For binary changes (like images), we can reasonably use a content hash of the new state as an effect hash.

However, we don't currently compute a usable content hash for files larger than one chunk. The "contentHash" property is randomly generated for chunked files, and not reflective of the file content.

Since we may receive large files as a series of out-of-order chunks (e.g., a 10GB file arriving as 2,500 x 4MB chunks) there's currently no place we can pipe the entire content of the file through a hash algorithm to compute a well-known hash (like SHA256).

We could do this in the daemons, but it's not clear that doing an extra 10GB of I/O after uploading a 10GB chunked file is terribly useful. We'd also have to wait for the daemons to actually do this I/O and compute the hash before we could use it as a content hash.

A more reasonable hash to compute during a chunked file "finalize" step is a hash of all the 4MB chunk content hashes. This only requires us to load 2,500 rows from the database for a 10GB file, which will certainly fit in memory and should compute in a very reasonable amount of time. The only real downsides here are:

  • third-party clients can't easily compute it for verification; and
  • the hash is dependent on the chunk size.
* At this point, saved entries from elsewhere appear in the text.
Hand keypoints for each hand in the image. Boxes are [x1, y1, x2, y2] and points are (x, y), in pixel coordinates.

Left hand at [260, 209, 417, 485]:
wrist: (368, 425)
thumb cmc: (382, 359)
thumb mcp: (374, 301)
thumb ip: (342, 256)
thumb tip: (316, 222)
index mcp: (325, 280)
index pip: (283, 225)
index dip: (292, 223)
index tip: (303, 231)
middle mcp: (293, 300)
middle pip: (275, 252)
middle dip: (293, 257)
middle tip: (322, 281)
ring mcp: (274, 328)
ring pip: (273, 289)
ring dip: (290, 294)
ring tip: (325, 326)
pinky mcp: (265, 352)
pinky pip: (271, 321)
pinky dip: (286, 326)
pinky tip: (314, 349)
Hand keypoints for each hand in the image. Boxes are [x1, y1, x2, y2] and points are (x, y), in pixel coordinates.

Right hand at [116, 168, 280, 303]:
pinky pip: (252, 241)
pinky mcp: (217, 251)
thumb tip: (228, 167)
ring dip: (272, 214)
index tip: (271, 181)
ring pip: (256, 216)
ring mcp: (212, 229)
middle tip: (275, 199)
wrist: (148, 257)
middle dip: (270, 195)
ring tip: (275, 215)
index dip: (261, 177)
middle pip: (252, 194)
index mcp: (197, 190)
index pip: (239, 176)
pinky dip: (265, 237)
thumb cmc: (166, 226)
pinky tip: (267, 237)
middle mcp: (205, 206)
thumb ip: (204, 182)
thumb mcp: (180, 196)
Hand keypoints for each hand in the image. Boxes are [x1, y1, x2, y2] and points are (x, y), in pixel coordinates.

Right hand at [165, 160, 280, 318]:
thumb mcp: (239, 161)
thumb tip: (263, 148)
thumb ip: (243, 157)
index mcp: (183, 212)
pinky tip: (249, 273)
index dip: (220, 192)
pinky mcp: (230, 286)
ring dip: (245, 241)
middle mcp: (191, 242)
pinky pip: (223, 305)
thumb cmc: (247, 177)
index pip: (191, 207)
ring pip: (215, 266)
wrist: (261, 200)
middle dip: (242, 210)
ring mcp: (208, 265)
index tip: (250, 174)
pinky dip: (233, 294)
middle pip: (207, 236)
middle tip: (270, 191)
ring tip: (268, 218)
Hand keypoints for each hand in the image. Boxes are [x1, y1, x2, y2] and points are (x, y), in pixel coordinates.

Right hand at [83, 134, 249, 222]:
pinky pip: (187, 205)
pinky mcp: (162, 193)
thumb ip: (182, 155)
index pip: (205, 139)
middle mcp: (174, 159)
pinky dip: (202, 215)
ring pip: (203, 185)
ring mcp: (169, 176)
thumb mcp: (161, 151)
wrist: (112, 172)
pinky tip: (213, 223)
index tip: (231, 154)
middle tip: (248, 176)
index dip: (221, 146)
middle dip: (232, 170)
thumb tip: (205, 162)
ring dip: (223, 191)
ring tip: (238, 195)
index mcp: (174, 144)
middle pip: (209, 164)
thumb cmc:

Neither of these seem like major issues. "Divide the file into 4MB chunks, hash them, then hash all the hashes" isn't that hard for third-party clients, and there's no obvious need for them to do it anyway. The 4MB chunk size never (or very rarely) needs to be changed.

The steps here are probably:

  • Can we store this in contentHash? It seems like we should be able to. Otherwise, add a new realContentHashOMEGALUL field.
  • For files that are not chunked, copy the SHA256 contentHash over.
  • For other files, when chunks finalize, compute the hash-of-hashes and store it.